The startup lunar landing company Astrobotic has resumed flights and testing of the suborbital spacecraft built by the company Masten Space Systems and obtained when that company went bankrupt.
Astrobotic announced Oct. 10 that it completed the first campaign of test flights by Xodiac, a vertical-takeoff, vertical-landing vehicle, since acquiring it and other Masten Space Systems assets last year. Xodiac conducted four flights from Mojave, California, hovering just off the ground to test plume-surface interactions ahead of future lunar landing missions, supporting research by the University of Central Florida.
Xodiac was built several years ago by Masten Space Systems, based in Mojave, and made more than 150 low-altitude flights for a variety of technology demonstration investigations.
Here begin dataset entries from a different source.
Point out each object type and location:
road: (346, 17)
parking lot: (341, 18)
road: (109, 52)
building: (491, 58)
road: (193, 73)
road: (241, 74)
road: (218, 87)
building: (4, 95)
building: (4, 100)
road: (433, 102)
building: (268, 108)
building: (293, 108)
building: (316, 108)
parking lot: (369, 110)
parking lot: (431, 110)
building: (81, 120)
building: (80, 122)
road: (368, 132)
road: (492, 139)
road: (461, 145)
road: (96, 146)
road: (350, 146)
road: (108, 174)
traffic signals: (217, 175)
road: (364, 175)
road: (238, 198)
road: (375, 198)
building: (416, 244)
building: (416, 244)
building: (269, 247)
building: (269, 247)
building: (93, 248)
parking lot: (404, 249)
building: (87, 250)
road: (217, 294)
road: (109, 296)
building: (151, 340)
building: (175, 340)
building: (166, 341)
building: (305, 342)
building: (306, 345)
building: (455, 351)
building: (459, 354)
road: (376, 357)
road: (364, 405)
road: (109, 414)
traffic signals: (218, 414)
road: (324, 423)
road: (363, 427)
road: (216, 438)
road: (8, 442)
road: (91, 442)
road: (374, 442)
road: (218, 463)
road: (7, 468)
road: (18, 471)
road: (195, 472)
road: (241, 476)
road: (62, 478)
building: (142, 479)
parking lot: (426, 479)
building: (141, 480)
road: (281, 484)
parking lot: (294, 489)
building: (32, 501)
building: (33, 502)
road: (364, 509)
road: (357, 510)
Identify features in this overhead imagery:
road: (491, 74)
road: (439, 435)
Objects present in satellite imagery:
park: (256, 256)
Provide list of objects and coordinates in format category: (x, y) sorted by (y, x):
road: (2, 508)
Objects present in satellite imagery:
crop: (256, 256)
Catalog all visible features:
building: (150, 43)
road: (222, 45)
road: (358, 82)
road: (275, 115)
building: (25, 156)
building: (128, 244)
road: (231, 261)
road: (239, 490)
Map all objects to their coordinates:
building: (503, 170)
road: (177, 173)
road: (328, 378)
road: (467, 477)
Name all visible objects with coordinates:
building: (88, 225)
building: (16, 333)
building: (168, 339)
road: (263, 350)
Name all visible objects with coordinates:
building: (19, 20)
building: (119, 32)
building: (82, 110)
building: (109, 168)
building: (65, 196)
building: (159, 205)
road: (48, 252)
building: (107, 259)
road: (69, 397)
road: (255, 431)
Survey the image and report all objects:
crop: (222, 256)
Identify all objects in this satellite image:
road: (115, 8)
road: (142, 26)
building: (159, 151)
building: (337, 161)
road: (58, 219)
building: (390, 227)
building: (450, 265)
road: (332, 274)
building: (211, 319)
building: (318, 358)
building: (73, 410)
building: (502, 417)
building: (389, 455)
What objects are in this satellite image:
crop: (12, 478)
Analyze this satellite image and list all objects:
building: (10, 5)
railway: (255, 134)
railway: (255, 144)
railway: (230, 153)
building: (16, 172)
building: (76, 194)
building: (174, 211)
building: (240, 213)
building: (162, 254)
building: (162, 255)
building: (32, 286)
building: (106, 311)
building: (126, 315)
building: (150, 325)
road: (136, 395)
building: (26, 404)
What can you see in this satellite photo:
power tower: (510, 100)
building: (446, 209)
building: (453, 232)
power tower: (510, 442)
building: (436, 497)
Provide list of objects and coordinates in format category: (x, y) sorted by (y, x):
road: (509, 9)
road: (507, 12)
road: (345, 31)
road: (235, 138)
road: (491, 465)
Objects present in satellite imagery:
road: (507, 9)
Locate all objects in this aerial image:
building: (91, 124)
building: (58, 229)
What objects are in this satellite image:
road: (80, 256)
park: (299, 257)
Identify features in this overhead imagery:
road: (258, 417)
However, the company filed for bankruptcy in July 2022 and its assets acquired by Astrobotic that September for $4.5 million.
Xodiac is now part of Astobotic’s Propulsion and Test Department, which includes other assets from Masten Space Systems as well as many of its former employees, who say they have picked up where they left off before the bankruptcy.
Astrobotic has also resumed development work on a larger Masten suborbital spacecraft, Xogdor, also designed to launch and land vertically, but actually reach space.
Because Astrobotic is mostly focused on developing lunar landers, Masten’s technology is perfect for refining that capability for landing on the Moon. It is also ideal should Astrobotic decide to develop a reusable rocket for launch from Earth.